As a member of many (too many?) mom groups, and creator of my own group, I know how quickly things can turn from seemingly innocent discussion to WWIII, because mama bears will attack. But I can say with complete and total honesty, I would be an entirely different parent if I hadn’t joined the Facebook group scene. I was introduced to cloth diapering, home births and intactivism via various local mom groups. I met some of my good friends in them, and reconnected with some people I knew in school but hadn’t really known. I found guidance, I gave advice, and I struggled alongside other parents who had similar lifestyles.
I found out just how much it can mean to have a virtual stranger say “I’ve been there” and really understand in a way that the real figures in my life just couldn’t. I rallied behind moms like me when they needed someone to understand.
In the isolated world of parenting, I found a place where I could be real, instead of putting on a brave face for the “outsiders” that I occasionally saw in my real life. The amount of weight that lifts when you no longer have to respond with a smile & a “we’re fine” is life changing in such a small, but huge, way.
When you find a group where you can be a flawed and struggling parent, and still be seen as strong and amazing, you’ll know you’ve found a good place.

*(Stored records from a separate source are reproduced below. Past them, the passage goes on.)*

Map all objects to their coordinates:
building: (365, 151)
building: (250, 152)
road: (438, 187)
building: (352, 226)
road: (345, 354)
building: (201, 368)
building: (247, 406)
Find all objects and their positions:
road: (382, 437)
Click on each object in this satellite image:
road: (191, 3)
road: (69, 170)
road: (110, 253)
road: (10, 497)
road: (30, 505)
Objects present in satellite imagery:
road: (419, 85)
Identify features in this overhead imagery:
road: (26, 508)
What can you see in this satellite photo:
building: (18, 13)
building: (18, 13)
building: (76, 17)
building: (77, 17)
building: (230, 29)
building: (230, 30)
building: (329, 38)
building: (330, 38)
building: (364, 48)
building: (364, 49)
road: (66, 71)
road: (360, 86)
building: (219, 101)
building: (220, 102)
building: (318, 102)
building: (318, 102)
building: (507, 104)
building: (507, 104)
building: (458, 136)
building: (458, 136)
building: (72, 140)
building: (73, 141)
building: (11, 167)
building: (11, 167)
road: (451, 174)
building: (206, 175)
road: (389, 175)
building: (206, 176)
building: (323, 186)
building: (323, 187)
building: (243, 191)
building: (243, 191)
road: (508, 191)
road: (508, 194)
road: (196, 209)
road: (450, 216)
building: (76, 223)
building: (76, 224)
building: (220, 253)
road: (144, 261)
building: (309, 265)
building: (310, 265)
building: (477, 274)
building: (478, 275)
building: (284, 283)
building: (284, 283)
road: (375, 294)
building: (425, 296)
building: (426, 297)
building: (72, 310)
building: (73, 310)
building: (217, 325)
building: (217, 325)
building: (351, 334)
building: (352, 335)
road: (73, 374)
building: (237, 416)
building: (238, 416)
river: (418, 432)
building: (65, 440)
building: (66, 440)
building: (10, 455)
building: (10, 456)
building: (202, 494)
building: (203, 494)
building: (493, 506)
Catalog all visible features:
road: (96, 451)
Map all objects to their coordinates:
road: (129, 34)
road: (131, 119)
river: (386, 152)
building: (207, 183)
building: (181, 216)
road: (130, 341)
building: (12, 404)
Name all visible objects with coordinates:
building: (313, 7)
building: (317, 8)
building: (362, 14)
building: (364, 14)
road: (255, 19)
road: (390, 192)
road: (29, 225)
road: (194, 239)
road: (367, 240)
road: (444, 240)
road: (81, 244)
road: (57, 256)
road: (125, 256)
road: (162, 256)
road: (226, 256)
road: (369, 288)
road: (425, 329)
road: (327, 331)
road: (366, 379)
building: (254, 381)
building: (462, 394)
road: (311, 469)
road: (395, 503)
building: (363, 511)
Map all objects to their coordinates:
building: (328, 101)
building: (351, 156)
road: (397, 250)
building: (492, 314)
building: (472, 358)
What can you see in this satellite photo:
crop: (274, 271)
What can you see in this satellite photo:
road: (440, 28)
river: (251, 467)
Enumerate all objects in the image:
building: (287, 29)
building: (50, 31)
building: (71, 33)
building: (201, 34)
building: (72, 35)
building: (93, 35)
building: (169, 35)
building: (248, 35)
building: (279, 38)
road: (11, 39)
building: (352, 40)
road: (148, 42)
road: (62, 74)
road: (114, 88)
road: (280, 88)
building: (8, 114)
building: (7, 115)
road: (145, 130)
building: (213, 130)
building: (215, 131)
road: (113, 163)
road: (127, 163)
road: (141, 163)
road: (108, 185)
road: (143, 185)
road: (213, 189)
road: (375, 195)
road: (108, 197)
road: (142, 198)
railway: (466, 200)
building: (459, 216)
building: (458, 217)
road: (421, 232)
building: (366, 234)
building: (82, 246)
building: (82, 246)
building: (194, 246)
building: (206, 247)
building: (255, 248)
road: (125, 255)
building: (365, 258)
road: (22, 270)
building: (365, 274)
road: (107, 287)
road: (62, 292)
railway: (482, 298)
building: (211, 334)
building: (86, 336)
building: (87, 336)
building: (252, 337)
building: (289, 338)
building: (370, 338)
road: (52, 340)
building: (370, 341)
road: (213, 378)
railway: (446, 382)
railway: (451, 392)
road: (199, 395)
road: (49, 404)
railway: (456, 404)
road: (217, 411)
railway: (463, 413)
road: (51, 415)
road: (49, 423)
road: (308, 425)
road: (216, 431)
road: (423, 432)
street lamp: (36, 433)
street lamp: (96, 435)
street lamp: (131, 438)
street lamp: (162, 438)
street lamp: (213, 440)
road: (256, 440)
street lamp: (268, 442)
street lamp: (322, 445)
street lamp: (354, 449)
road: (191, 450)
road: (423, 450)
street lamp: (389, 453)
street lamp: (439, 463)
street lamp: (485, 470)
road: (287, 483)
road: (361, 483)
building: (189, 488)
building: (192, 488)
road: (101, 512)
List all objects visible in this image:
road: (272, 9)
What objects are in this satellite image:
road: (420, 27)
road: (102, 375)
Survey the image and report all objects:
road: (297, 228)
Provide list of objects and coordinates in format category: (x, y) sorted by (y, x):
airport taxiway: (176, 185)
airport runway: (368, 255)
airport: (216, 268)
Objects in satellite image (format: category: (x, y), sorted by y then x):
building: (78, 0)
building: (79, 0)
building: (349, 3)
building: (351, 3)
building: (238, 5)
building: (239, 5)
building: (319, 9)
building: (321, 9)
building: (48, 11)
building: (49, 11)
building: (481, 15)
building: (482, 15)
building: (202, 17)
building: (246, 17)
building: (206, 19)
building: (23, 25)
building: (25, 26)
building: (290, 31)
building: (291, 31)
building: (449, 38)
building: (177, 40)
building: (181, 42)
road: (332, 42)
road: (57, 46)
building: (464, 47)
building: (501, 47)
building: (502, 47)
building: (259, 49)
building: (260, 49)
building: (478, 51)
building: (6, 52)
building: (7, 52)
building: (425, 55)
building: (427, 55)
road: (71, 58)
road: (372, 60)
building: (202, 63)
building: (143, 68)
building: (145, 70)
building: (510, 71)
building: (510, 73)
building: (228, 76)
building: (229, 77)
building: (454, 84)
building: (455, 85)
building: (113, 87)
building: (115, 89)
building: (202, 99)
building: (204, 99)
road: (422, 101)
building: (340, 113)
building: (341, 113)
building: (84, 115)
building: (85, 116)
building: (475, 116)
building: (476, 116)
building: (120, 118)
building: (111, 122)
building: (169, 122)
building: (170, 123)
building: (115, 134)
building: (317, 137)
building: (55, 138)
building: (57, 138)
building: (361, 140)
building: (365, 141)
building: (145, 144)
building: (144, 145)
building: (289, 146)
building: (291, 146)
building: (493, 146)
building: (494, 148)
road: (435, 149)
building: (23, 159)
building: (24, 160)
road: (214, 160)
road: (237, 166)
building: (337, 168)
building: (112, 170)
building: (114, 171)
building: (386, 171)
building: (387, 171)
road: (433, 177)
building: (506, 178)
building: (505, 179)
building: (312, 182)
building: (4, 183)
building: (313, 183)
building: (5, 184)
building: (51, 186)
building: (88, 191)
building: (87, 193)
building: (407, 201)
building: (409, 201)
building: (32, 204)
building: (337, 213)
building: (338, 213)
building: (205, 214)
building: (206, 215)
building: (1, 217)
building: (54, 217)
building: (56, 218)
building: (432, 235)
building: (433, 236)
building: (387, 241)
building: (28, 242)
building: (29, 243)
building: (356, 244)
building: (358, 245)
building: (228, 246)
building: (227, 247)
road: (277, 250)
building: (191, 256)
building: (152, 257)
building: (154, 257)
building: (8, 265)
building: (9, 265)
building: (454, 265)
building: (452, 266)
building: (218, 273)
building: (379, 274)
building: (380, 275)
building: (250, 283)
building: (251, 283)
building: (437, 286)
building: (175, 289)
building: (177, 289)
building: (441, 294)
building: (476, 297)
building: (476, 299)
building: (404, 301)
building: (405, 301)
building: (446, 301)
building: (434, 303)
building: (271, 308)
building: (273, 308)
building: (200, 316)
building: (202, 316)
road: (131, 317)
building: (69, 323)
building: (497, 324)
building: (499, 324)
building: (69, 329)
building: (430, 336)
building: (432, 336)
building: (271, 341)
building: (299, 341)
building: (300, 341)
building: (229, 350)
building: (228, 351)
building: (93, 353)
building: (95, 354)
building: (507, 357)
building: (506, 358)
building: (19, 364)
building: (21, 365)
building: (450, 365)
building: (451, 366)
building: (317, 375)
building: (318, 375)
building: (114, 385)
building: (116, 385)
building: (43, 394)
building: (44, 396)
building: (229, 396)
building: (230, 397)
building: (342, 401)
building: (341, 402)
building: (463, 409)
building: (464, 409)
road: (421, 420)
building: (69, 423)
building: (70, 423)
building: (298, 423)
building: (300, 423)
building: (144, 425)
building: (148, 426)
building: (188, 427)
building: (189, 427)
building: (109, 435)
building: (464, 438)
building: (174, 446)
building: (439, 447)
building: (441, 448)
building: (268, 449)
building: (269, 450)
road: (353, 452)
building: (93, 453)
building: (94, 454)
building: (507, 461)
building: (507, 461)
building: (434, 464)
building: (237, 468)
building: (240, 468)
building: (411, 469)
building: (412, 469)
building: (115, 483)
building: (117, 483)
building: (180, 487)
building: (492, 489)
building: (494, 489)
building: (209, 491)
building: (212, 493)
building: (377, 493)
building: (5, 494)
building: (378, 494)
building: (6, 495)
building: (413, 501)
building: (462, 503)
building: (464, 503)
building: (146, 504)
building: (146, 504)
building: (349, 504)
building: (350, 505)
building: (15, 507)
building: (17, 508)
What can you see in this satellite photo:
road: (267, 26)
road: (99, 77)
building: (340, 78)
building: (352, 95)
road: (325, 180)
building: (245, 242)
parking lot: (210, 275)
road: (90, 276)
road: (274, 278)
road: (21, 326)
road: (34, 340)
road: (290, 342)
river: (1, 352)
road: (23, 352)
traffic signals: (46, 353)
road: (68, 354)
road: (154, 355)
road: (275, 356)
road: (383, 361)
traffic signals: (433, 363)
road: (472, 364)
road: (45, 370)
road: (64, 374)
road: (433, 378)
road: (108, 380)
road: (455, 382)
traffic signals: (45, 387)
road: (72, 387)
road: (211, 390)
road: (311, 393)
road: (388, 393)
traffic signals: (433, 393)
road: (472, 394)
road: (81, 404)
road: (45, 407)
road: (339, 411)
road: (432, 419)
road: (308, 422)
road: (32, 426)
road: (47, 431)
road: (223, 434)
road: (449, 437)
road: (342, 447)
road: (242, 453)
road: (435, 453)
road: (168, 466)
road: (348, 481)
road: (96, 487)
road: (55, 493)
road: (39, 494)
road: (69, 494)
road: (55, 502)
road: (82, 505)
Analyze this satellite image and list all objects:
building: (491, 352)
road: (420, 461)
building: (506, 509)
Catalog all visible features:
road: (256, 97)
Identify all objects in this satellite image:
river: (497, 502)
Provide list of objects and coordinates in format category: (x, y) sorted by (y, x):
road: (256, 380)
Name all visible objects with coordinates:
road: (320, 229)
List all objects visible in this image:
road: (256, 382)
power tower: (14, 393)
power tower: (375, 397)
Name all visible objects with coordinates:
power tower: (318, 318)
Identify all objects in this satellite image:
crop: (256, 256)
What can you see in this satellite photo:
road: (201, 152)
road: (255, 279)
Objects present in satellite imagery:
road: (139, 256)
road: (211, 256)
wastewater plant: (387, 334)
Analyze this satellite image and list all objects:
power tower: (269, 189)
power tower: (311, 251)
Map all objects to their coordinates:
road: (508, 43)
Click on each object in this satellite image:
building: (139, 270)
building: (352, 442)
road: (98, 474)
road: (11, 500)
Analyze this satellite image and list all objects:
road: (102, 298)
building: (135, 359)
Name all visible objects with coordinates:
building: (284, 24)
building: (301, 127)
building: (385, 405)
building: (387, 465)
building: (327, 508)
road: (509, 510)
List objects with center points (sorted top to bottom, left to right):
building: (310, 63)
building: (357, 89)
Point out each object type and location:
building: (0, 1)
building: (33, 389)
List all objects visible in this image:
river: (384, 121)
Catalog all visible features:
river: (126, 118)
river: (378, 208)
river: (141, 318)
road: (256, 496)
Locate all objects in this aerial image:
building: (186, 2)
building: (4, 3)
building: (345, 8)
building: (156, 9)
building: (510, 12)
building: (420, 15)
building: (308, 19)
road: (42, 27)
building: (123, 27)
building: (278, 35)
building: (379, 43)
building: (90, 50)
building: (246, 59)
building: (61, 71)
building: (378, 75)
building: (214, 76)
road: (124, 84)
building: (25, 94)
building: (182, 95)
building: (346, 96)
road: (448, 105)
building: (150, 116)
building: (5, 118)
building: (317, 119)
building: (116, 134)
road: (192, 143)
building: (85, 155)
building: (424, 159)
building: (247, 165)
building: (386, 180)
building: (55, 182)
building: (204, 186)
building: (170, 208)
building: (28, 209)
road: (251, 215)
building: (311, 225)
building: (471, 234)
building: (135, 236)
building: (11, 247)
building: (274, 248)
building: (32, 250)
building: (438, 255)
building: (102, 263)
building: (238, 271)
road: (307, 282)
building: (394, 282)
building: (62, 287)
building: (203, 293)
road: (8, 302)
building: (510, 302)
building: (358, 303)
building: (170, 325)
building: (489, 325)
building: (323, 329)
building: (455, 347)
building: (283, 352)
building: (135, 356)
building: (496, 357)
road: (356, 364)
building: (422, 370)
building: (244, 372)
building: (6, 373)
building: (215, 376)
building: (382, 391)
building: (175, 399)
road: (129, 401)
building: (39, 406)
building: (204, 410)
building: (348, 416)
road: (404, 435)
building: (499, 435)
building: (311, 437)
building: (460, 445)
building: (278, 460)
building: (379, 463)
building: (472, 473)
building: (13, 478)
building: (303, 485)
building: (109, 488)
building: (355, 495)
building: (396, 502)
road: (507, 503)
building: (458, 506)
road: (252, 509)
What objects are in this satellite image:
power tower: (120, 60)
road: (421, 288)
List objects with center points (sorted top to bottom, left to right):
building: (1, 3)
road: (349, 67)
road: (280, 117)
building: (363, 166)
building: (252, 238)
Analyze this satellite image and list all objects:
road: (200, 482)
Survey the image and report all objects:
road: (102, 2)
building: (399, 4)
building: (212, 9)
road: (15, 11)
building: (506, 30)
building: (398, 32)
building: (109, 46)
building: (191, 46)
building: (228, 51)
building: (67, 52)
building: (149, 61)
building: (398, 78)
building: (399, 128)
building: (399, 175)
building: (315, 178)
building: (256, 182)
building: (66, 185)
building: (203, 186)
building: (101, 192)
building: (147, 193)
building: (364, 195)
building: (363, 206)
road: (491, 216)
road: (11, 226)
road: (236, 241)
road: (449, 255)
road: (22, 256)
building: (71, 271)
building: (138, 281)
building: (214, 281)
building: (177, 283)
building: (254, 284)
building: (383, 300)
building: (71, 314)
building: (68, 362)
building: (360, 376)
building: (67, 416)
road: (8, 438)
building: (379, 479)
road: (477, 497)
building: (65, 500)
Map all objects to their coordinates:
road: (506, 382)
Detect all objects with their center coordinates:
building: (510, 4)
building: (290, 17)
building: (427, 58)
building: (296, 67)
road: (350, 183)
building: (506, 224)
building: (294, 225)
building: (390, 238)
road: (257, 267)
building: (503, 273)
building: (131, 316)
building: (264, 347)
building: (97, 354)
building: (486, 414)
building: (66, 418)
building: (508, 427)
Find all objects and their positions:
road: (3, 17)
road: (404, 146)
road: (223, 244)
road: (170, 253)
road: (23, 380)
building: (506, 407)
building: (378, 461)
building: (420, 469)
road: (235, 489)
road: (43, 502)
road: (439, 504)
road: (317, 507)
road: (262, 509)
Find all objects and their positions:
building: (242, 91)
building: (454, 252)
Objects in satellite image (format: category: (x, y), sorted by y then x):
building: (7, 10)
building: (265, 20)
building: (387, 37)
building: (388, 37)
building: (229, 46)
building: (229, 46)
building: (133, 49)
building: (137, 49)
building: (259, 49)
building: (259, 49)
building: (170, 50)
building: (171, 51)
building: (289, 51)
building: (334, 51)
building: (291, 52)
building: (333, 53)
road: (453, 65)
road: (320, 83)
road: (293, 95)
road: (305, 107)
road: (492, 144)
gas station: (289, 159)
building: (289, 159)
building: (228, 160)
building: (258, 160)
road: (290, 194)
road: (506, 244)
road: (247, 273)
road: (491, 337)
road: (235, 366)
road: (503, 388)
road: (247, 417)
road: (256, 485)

You’ll know when you find yourself wanting to tell these people all your joys and all your pains. You’ll know when you feel safe telling someone you’re failing today. It’ll be a turning point in your journey as a parent. Because in a way, you’ll be stronger and better for having found them & they’ll be better for having received you into their world.
If you’re a parent, and you haven’t found that group, I urge you to keep trying. They don’t need to be local. They don’t need to be perfect. They just need to be there when it sometimes feels like no one else will.